Il dit : Le mot esprit juste comprend dans sa signification étendue toutes les différentes sortes d’esprit. Ajoutez, vous : Est-ce qu’il y a différentes sortes d’esprit ? Vous ne pouvez le nier sans contredire l’expérience, ni l’accorder sans renoncer à vos principes. Il y a des esprits vifs, des esprits lourds, mais ou ces instruments différents sont capables ou ils sont incapables des mêmes ouvrages. Quidquid dixeris, argumentabor.

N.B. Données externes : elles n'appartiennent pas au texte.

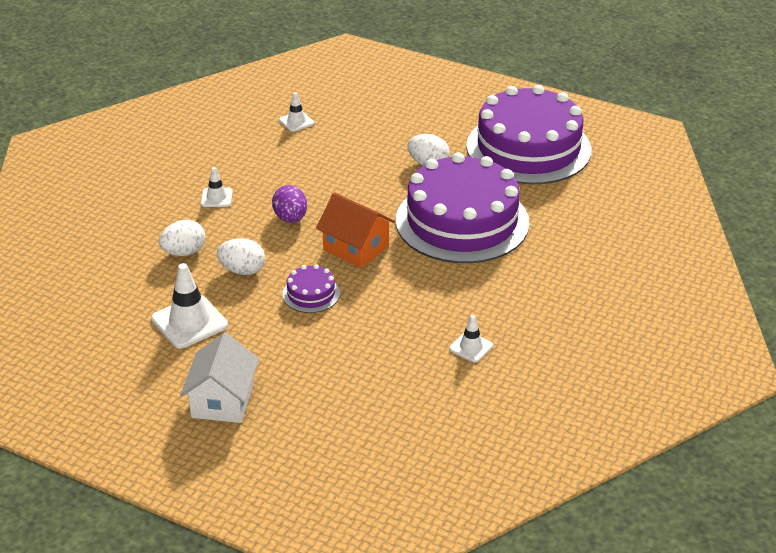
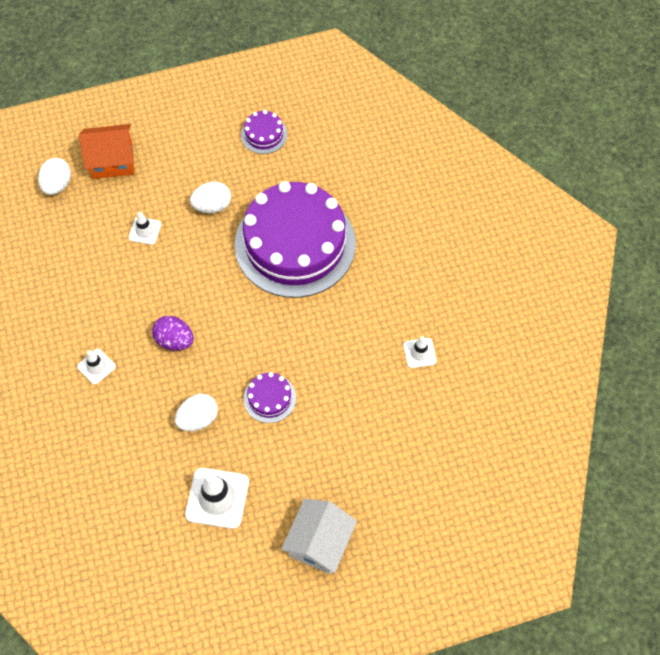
camera: 45 degrees left, 25 degrees up
(184, 252) = (136, 439): white egg -> white egg (57, 185)
(222, 401) = (319, 543): white house -> white house turned 60 degrees clockwise
(296, 121) = (66, 239): white traffic cone -> white traffic cone (145, 231)
(356, 248) = (252, 329): orange house -> orange house (112, 161)
(528, 148) = (264, 134): purple cake -> purple cake, size x0.40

Il dit : Les jansénistes disaient que les jésuites avaient introduit le plaisir dans un ballet, et que pour le rendre plus piquant ils l’avaient mis en culotte[1] ; il faut rendre justice aux jésuites, cette accusation est fausse. Dites, vous : Il faut rendre

  1. « Les jésuites donnèrent à Rouen, en 1750, un ballet dont l’objet était de montrer « que le plaisir forme la jeunesse aux vraies vertus, c’est-à-dire, première entrée, aux vertus civiles ; seconde entrée, aux vertus guerrières ; troisième entrée, aux vertus propres à la religion. » Ils avaient, dans ce ballet, prouvé cette vérité par des danses. La Religion personnifiée y avait un pas de deux avec le Plaisir ; et, pour rendre le Plaisir plus piquant, disaient alors les jansénistes, les jésuites l’ont mis en culotte. » (De l’Homme, section II, chapitre xvi.)